Problem statement: Among the entries that follow, find every line with the word "время" and list it.

Data extracted from a collection:
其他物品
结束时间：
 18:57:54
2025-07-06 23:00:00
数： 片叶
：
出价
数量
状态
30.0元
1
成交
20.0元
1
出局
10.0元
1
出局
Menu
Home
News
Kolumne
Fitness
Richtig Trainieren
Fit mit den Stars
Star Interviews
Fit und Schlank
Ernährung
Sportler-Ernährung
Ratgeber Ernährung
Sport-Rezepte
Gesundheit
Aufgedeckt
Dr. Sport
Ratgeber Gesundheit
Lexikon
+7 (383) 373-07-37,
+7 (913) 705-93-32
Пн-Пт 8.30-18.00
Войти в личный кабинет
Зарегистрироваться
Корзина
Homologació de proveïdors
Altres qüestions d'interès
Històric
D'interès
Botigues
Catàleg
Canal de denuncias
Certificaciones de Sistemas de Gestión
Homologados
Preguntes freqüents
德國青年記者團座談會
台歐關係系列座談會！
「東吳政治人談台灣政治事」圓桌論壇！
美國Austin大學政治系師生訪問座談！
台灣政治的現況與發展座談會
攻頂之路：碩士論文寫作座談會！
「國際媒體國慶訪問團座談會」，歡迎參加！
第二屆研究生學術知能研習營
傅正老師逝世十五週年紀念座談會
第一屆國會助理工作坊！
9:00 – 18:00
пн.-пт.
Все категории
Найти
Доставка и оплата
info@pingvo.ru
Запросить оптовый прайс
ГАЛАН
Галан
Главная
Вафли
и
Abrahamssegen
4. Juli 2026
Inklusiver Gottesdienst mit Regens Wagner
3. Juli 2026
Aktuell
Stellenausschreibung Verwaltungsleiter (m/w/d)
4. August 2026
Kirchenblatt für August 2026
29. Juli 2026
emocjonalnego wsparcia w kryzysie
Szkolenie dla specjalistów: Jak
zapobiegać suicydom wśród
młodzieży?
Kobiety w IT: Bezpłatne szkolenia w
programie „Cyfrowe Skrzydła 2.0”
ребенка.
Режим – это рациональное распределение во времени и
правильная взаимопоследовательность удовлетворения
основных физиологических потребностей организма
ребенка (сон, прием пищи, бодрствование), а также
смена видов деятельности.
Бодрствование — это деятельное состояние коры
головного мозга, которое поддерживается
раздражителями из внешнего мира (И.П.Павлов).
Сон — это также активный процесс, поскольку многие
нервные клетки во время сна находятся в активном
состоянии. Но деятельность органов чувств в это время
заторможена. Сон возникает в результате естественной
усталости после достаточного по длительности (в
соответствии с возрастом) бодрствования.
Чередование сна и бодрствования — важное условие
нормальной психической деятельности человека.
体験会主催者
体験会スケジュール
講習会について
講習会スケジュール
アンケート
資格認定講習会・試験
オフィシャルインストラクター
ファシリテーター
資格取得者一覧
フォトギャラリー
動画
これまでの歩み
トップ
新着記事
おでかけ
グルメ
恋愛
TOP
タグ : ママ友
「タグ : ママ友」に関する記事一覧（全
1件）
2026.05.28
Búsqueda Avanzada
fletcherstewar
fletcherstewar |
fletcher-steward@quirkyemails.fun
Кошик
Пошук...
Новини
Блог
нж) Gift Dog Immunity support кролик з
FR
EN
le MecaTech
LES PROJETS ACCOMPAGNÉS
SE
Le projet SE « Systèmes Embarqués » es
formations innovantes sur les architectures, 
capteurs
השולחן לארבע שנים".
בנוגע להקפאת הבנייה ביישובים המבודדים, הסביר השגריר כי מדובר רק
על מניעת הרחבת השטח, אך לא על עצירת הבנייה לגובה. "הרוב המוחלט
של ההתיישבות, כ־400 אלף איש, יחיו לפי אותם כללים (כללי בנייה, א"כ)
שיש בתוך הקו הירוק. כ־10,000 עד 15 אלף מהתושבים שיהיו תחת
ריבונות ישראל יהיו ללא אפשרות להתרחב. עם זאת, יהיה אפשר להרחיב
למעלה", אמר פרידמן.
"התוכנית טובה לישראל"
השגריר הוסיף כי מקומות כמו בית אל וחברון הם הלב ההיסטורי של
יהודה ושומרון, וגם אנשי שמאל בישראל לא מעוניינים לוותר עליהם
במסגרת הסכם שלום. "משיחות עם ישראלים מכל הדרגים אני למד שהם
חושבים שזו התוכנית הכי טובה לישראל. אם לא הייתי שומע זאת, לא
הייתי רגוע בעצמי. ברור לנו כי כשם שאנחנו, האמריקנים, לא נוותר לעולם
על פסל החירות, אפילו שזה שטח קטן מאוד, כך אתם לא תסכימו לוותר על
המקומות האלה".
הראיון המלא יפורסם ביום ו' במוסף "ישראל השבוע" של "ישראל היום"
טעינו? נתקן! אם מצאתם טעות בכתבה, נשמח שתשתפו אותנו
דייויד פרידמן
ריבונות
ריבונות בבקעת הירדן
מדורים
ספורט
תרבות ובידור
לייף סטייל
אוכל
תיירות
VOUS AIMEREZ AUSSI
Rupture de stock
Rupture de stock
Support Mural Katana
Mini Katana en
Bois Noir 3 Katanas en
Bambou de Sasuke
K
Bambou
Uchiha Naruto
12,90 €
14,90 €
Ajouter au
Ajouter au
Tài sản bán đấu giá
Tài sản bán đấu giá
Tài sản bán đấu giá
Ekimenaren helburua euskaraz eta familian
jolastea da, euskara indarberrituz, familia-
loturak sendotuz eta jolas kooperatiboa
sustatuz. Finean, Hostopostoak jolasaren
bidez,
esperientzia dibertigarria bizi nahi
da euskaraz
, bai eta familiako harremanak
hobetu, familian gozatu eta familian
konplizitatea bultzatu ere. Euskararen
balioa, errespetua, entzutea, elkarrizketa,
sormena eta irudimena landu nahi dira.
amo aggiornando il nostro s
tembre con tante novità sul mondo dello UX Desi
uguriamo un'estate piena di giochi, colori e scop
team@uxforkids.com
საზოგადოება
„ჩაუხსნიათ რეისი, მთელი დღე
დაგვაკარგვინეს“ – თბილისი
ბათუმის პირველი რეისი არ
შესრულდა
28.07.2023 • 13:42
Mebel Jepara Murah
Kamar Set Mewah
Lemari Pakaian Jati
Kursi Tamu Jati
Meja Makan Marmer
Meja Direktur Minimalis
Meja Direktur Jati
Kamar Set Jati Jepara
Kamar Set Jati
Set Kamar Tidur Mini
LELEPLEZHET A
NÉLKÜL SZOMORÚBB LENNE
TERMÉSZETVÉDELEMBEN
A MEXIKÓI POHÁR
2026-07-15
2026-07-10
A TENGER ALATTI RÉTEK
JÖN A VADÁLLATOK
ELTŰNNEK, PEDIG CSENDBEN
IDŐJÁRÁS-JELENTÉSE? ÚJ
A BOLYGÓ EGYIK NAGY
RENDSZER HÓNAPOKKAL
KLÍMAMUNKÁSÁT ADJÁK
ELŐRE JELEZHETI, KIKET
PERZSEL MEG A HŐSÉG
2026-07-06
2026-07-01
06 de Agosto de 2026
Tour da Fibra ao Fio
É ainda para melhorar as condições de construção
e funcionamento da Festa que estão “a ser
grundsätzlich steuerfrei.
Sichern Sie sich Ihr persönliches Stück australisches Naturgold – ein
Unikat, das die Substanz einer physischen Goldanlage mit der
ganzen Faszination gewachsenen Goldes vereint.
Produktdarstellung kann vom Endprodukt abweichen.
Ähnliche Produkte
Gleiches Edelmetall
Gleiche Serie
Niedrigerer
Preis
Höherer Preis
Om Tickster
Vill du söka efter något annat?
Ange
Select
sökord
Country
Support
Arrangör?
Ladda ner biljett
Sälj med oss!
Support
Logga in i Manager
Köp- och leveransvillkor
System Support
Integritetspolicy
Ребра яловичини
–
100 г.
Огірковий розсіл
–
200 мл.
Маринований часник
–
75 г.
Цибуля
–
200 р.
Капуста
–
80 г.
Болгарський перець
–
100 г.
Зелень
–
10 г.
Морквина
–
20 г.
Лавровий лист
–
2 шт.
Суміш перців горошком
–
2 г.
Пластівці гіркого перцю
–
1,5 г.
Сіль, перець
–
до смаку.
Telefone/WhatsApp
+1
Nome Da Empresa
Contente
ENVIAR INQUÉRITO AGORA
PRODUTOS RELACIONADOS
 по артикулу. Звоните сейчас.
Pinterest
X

Response box:
нервные клетки во время сна находятся в активном
состоянии. Но деятельность органов чувств в это время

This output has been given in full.